Data records:
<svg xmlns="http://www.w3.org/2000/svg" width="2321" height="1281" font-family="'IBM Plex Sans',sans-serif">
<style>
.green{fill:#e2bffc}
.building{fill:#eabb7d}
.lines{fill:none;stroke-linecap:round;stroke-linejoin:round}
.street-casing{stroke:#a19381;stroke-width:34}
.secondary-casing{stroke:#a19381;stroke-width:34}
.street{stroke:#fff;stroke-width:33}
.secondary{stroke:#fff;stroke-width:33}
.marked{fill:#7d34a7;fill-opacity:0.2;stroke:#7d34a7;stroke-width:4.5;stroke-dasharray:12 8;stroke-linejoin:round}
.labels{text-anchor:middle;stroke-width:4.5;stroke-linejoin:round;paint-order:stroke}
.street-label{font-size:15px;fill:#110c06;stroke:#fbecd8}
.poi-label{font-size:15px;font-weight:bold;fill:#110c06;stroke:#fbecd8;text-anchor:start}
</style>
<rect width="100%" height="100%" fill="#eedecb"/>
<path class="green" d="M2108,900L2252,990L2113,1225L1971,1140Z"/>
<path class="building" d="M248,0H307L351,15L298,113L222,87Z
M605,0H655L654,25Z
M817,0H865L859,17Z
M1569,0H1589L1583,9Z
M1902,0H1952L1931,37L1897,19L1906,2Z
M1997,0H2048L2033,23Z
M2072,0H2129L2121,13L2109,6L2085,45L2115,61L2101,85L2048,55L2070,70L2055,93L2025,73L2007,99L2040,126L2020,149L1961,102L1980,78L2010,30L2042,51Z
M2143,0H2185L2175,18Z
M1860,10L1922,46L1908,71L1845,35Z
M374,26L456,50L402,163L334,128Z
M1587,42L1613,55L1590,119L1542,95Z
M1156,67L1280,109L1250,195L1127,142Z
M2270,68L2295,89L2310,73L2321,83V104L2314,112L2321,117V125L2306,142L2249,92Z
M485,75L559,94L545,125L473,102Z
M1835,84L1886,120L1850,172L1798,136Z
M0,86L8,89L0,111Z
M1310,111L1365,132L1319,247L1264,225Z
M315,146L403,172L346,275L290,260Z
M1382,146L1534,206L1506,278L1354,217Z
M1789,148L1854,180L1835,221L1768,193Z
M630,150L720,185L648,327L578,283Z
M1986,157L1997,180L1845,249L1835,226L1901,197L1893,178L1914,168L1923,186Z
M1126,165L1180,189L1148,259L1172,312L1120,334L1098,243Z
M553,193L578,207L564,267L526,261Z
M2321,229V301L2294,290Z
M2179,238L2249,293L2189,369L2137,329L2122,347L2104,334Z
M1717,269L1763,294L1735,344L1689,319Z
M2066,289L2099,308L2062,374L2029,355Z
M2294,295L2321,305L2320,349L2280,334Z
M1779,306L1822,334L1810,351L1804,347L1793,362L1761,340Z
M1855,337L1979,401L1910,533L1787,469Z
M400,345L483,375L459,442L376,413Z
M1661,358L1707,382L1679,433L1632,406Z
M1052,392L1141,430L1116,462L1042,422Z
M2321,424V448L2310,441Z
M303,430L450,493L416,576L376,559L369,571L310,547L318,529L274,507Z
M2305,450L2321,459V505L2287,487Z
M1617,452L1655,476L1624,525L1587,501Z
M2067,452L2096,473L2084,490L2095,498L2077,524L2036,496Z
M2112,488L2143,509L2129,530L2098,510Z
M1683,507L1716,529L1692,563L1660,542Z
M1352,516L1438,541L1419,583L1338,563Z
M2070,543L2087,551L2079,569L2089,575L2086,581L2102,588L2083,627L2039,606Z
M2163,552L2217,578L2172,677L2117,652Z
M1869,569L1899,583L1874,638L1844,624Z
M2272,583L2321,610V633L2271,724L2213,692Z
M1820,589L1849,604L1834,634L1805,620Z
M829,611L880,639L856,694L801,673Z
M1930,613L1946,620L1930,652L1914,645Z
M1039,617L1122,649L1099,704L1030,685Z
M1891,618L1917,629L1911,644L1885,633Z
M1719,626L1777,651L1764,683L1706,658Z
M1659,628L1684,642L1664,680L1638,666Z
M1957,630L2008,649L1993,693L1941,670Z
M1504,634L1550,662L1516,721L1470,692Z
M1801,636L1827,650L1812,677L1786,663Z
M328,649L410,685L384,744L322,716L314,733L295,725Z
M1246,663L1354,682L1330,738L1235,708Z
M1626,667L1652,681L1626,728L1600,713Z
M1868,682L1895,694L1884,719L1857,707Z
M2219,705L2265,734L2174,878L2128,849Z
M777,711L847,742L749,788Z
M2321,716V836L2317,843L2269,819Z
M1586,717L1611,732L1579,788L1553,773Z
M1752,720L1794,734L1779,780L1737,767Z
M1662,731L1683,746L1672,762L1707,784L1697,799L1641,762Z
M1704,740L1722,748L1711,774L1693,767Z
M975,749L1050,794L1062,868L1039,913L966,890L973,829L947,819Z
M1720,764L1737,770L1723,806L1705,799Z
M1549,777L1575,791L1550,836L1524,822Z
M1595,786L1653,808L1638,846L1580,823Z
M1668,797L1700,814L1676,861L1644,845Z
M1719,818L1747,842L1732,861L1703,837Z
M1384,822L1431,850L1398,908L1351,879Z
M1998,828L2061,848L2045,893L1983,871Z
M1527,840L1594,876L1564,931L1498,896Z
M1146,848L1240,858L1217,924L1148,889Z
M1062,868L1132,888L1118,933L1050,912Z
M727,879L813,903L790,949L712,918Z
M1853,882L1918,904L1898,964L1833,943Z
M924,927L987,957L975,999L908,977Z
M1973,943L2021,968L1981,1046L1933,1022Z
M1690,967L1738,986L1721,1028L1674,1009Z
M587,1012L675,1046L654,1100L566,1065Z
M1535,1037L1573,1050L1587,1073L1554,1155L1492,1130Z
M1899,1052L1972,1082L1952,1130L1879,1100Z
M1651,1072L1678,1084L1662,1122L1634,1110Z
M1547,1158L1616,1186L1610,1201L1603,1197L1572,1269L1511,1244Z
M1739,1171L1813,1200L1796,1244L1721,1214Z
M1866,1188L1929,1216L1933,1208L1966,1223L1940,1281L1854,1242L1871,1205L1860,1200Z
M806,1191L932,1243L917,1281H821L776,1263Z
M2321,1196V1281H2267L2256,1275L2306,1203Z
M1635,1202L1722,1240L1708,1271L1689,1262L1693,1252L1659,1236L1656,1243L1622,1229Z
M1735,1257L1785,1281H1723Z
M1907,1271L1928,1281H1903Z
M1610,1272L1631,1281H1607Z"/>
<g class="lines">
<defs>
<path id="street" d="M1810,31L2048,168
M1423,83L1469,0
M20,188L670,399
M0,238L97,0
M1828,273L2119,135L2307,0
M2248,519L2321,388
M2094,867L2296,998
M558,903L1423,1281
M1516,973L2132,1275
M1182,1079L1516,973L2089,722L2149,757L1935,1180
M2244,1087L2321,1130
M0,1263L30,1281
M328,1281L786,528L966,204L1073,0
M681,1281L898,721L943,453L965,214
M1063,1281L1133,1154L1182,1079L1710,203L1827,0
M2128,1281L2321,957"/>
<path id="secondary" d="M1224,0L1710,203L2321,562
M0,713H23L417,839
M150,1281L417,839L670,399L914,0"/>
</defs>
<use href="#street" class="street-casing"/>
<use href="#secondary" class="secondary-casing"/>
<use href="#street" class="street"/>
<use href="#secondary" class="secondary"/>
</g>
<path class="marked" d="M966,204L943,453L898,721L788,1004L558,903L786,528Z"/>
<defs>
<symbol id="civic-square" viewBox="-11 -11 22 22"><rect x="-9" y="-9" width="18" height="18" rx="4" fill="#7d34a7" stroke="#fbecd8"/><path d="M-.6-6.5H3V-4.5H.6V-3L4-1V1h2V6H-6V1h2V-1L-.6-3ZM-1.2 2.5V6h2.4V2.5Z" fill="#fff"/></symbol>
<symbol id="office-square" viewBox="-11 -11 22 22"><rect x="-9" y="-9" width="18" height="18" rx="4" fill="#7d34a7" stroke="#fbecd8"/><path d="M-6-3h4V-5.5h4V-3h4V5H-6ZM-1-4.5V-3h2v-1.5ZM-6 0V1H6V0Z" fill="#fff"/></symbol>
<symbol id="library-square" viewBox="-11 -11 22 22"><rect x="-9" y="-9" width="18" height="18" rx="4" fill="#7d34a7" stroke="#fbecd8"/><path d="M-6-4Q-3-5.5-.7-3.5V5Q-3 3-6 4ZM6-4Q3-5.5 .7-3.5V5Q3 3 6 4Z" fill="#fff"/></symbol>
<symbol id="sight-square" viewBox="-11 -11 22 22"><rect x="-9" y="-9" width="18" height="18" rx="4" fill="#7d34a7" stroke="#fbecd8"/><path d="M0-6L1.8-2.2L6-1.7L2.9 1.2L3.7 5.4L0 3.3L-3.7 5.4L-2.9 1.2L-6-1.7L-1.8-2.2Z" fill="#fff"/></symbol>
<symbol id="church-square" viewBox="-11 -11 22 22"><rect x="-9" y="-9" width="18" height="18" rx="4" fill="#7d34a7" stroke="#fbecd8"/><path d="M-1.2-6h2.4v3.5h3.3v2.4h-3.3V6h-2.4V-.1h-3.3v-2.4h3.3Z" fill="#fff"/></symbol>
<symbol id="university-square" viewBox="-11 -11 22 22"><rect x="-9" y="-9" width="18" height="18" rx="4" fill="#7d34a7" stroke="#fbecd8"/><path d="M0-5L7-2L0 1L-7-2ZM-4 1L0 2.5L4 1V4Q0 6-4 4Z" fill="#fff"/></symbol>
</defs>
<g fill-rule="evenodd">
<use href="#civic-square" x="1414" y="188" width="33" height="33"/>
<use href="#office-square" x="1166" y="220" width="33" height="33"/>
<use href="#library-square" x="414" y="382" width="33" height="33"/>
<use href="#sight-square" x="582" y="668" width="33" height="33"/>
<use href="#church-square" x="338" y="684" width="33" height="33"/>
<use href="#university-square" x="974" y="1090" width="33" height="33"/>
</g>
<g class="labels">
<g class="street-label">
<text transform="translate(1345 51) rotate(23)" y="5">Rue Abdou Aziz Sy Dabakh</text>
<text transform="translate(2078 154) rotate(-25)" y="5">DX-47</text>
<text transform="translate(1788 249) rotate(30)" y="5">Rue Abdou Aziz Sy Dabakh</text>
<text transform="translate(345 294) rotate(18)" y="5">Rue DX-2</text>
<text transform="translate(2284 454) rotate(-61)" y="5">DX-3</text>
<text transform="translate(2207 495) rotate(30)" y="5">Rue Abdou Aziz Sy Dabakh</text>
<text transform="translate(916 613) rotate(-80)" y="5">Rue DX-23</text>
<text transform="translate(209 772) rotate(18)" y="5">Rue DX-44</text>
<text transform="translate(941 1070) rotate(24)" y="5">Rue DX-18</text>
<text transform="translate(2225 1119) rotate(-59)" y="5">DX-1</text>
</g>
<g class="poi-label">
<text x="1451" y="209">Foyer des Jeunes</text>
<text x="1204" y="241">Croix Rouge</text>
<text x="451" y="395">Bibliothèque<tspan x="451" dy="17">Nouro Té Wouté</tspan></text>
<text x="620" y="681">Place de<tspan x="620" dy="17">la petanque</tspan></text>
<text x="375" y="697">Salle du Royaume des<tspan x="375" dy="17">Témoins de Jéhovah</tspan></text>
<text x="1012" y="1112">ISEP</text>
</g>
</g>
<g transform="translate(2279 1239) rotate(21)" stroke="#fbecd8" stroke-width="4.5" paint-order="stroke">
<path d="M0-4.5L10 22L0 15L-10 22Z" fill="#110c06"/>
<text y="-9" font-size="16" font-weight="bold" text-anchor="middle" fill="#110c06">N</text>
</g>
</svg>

• HOW TO COMPLETE THIS TASK: Check every line above for the string "lines", and copy the ones that have it.

• WRITTEN SOLUTION:
.lines{fill:none;stroke-linecap:round;stroke-linejoin:round}
<g class="lines">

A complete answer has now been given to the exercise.